Though I was familiar with this legend I never noticed until now how it’s basically a condensed version of the Aiora and Anthesteria but with Herakles taking the place of Orestes, the way the Keres are swapped out for the Sirens in the South Italian version of the festival. There’s even a jar of wine buried in the earth.

Say: wine, centaurs, Ixion – where have I seen that combination before?

Oh yes, that trusted authority Robert Graves:

Since revising The Greek Myths in 1958, I have had second thoughts about the drunken god Dionysus, about the Centaurs with their contradictory reputation for wisdom and misdemeanour, and about the nature of divine ambrosia and nectar. These subjects are closely related, because the Centaurs worshipped Dionysus, whose wild autumnal feast was called `the Ambrosia’. I no longer believe that when his Maenads ran raging around the countryside, tearing animals or children in pieces and boasted afterwards of travelling to India and back, they had intoxicated themselves solely on wine or ivy-ale. The evidence, summarized in my What Food the Centaurs Ate (Steps: Cassell & Co., 1958, pp.319-343) suggests that Satyrs (goat-totem tribesemen), Centaurs (horse-totem tribesmen), and their Maenad womenfolk, used these brews to wash down mouthfuls of a far stronger drug: namely a raw mushroom,amanita muscaria, which induces hallucinations, senseless rioting, prophetic sight, erotic energy, and remarkable muscular strength. Some hours of this ecstasy are followed by complete inertia; a phenomenon that would account for the story of how Lycurgus, armed only with an ox-goad, routed Dionysus’s drunken army of Maenads and Satyrs after its victorious return from India.

On an Etruscan mirror the amanita muscaria is engraved at Ixion’s feet; he was a Thessalian hero who feasted on ambrosia among the gods. Several myths are consistent with my theory that his descendents, the Centaurs, ate this mushroom; and, according to some historians, it was later employed by the Norse `berserks’ to give them reckless power in battle. I now believe that `ambrosia’ and `nectar’ were intoxicant mushrooms: certainly the amanita muscaria; but perhaps others, too, especially a small, slender dung-mushroom named panaeolus papilionaceus, which induces harmless and most enjoyable hallucinations. A mushroom not unlike it appears on an Attic vase between the hooves of Nessus the Centaur. The `gods’ for whom, in the myths, ambrosia and nectar were reserved, will have been sacred queens and kings of the pre-Classical era. King Tantalus’s crime was that he broke the taboo by inviting commoners to share his ambrosia.
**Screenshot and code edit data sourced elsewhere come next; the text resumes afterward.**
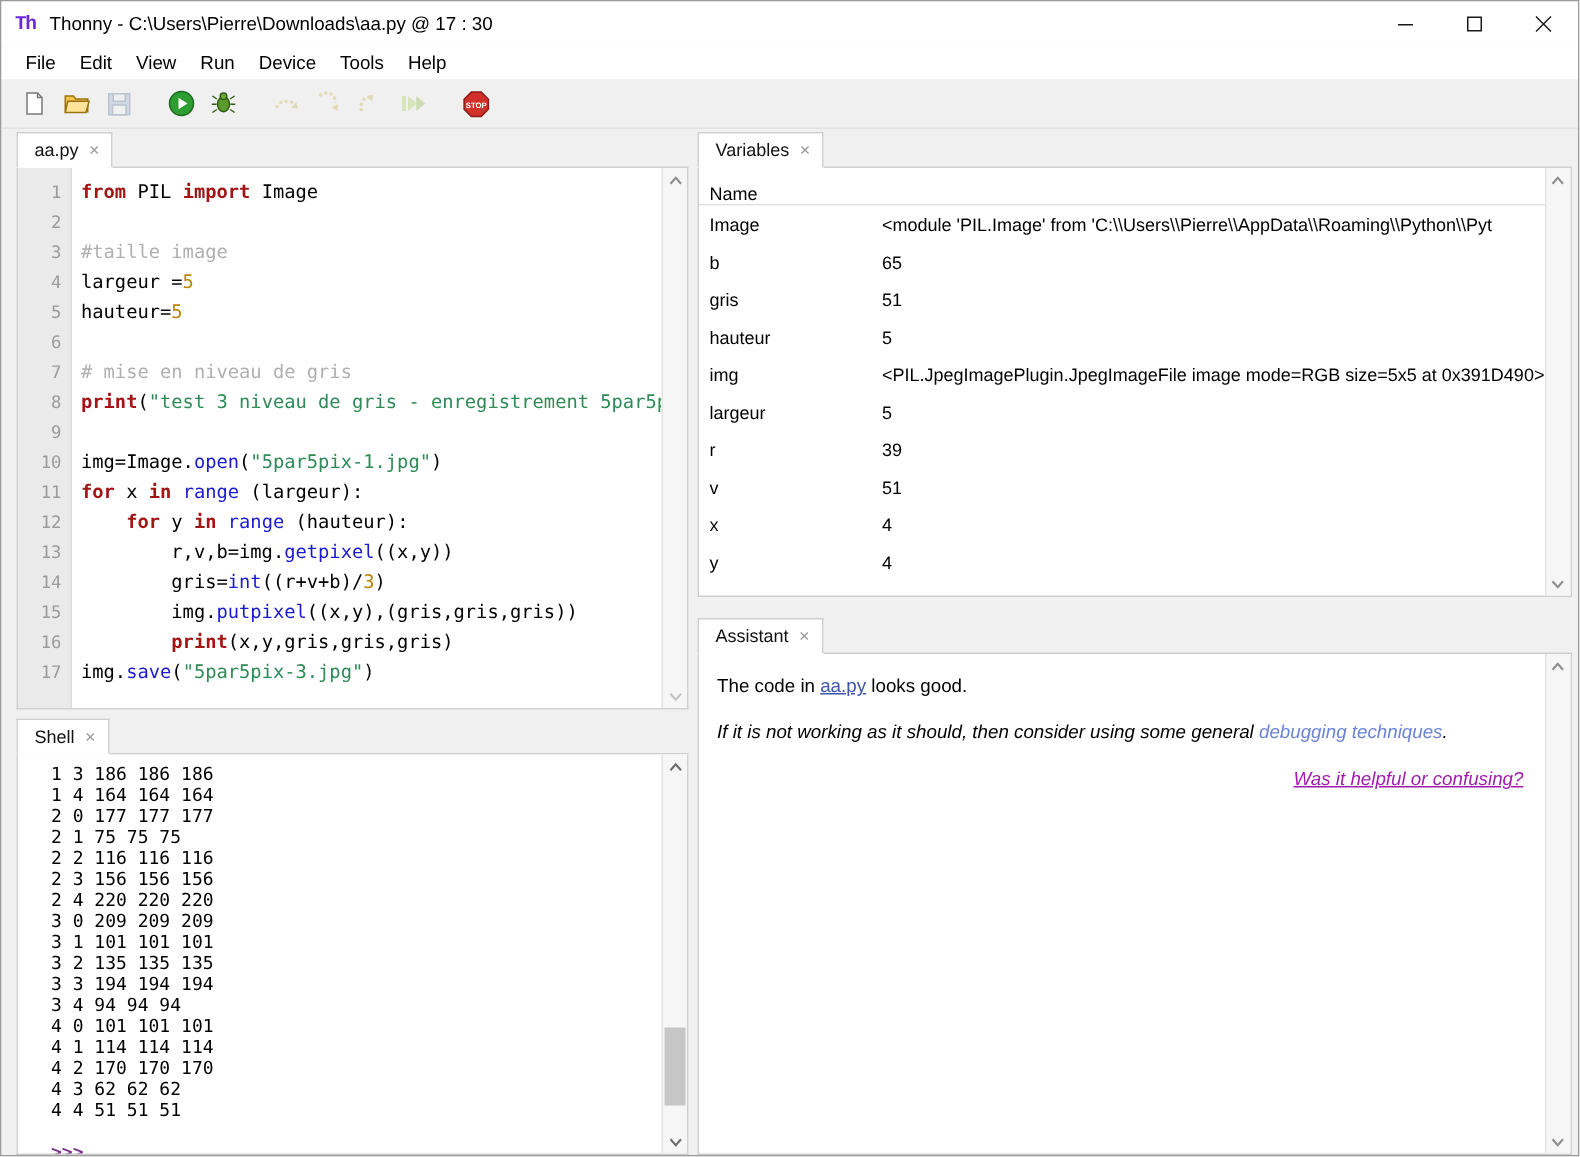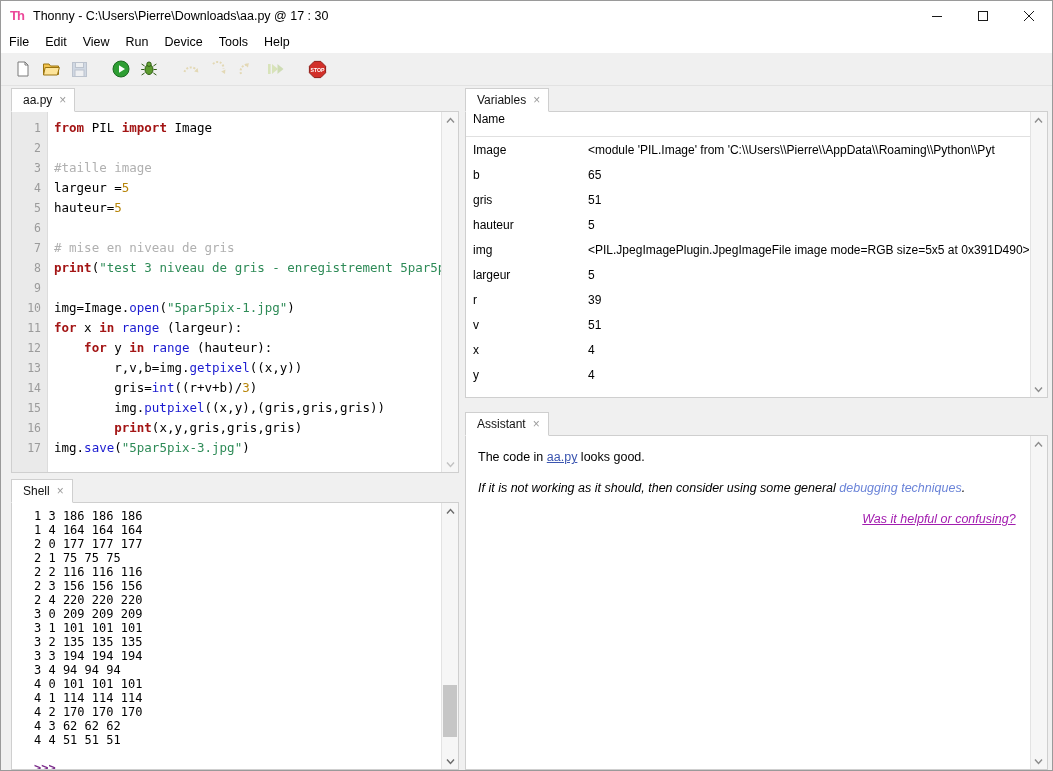--- a/index.html
+++ b/index.html
@@ -39,9 +39,9 @@
     flex: none;
   }
   .title-icon .tk {
-    font-family: Liberation Sans, sans-serif;
+    font-family: Liberation Mono, monospace;
     font-size: 13px; font-weight: bold;
-    color: #ec4899; line-height: 16px;
+    color: #6d28d9; line-height: 16px;
     letter-spacing: -1px;
   }
   .title-text {

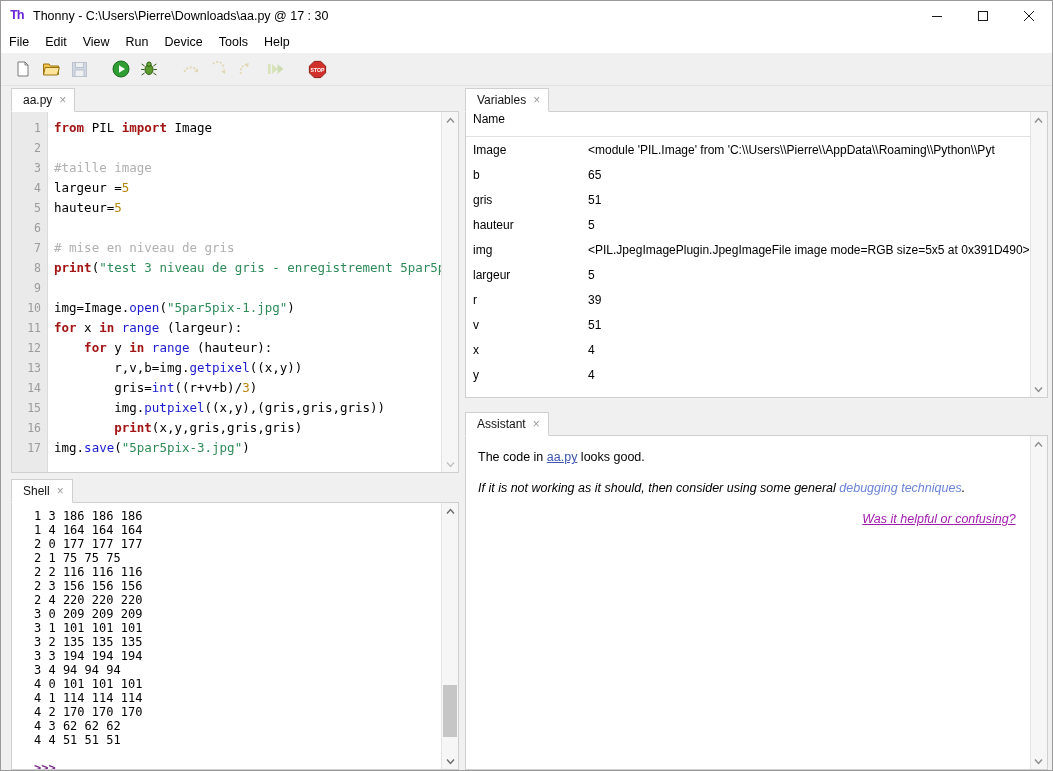--- a/index.html
+++ b/index.html
@@ -64,7 +64,7 @@
     height: 22px; min-height: 22px;
     background: #ffffff;
     display: flex; align-items: center;
-    padding-left: 0;
+    padding-left: 8px;
   }
   .menu-item {
     font-size: 12.5px;

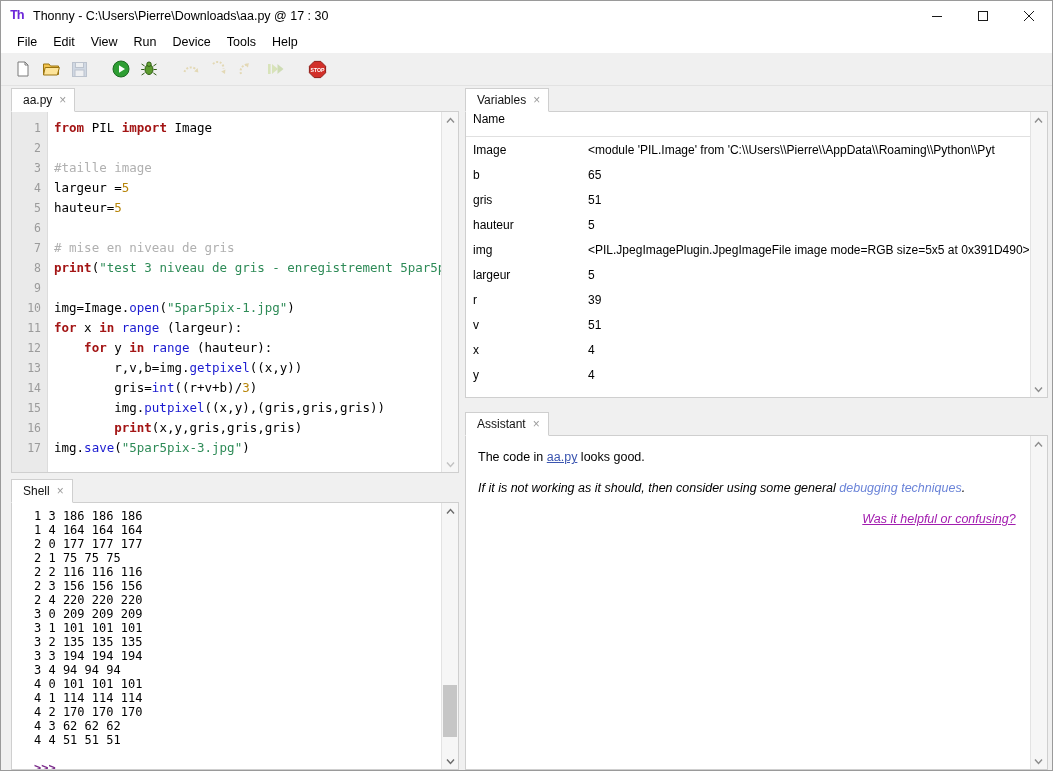--- a/index.html
+++ b/index.html
@@ -229,7 +229,7 @@
     display: flex;
     height: 24px; min-height: 24px;
     border-bottom: 1px solid #e0e0e0;
-    align-items: flex-start;
+    align-items: flex-end;
     background: #ffffff;
     font-size: 12px;
   }

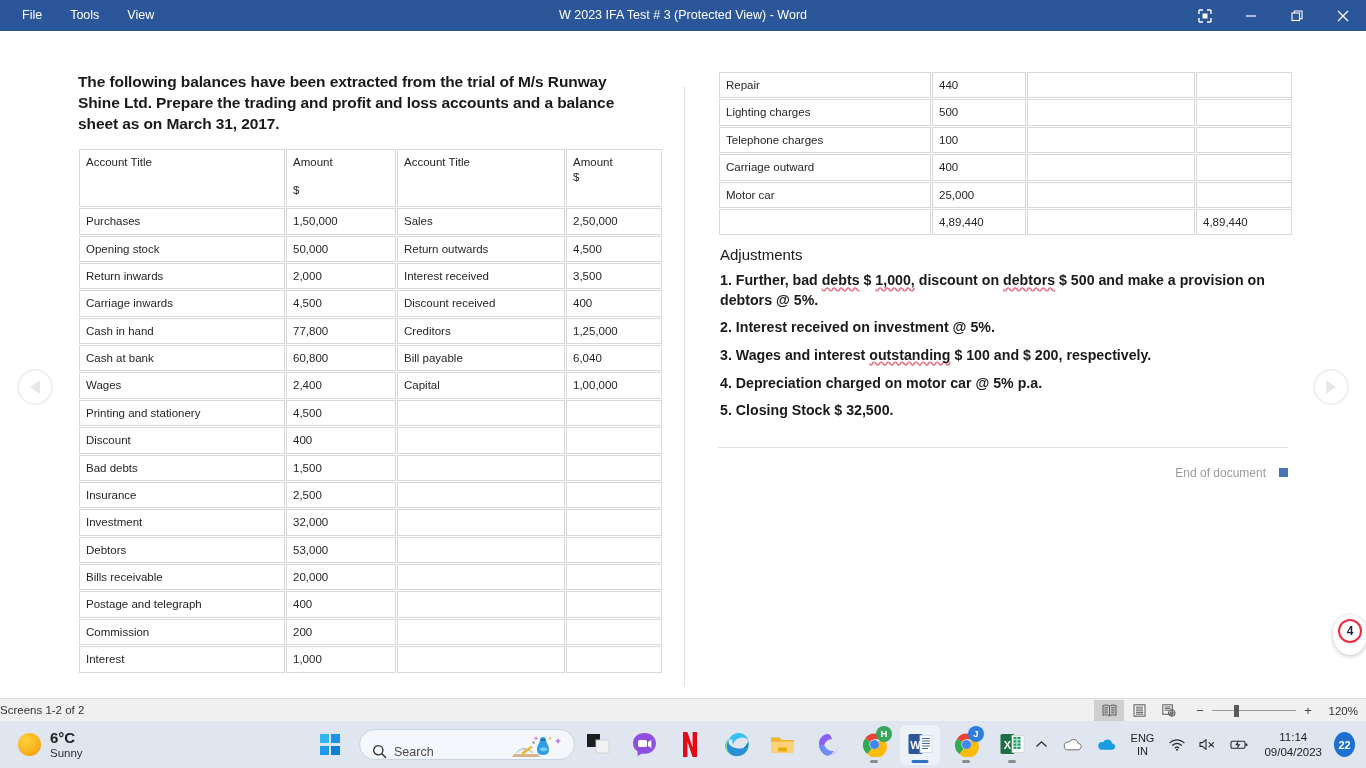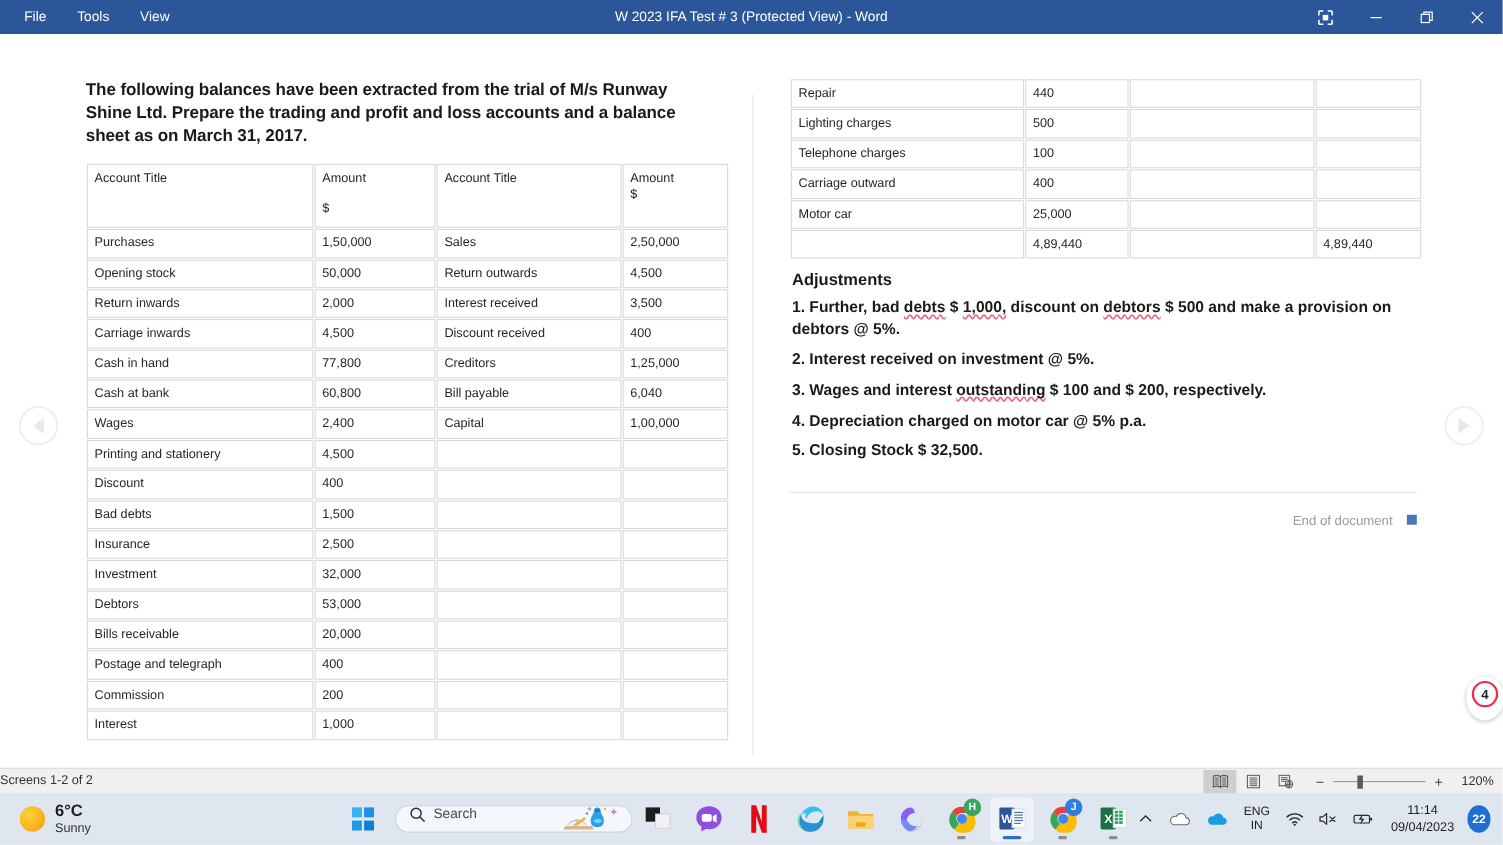--- a/index.html
+++ b/index.html
@@ -116,7 +116,7 @@
 
   #adjust-title {
     font-size: 15px;
-    font-weight: bold;
+    font-weight: normal;
     color: #1a1a1a;
     margin: 10px 0 8px 2px;
   }

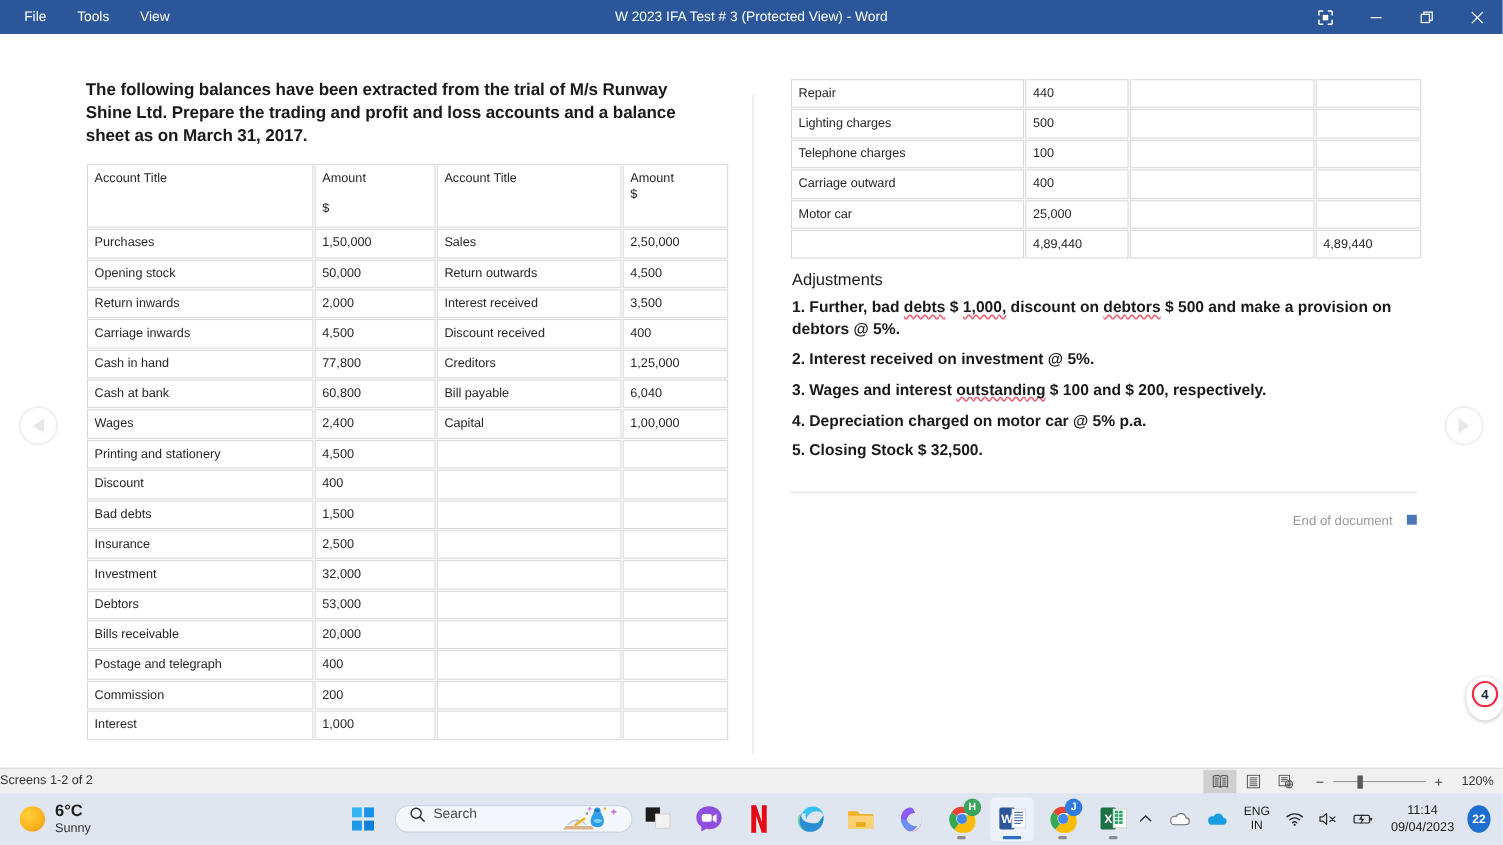--- a/index.html
+++ b/index.html
@@ -195,11 +195,11 @@
 
   #searchbox {
     margin-left: 12px;
-    width: 216px; height: 25px;
+    width: 216px; height: 31px;
     border-radius: 16px;
     background: #f4f7fb;
     border: 1px solid #c9d4e2;
-    display: flex; align-items: flex-start;
+    display: flex; align-items: flex-end;
     position: relative; overflow: hidden;
   }
   #search-placeholder { font-size: 12.5px; color: #4a4a4a; margin-left: 7px; }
I have myself eaten the hallucigenic mushroom, psilocybe, a divine ambrosia in immemorial use among the Masatec Indians of Oaxaca Province, Mexico; heard the priestess invoke Tlaloc, the Mushroom-god, and seen transcendental visions. Thus I wholeheartedly agree with R. Gordon Wasson, the American discoverer of this ancient rite, that European ideas of heaven and hell may well have derived from similar mysteries. Tlaloc was engendered by lightning; so was Dionysus; and in Greek folklore, as in Masatec, so are all mushrooms — proverbially called `food of the gods’ in both languages. Tlaloc wore a serpent-crown; so did Dionysus. Tlaloc had an underwater retreat; so had Dionysus. The Maenads’ savage custom of tearing off their victims’ heads may refer allegorically to tearing off the sacred mushroom’s head — since in Mexico its stalk is never eaten. We read that Perseus, a sacred King of Argos, converted to Dionysus worship, named Mycenae after a toadstool which he found growing on the site, and which gave forth a stream of water. Tlaloc’s emblem was a toad, so was that of Argos; and from the mouth of Tlaloc’s toad in the Tepentitla fresco issues a stream of water.

Dig deep enough, maaaan, and everything’s a mushroom.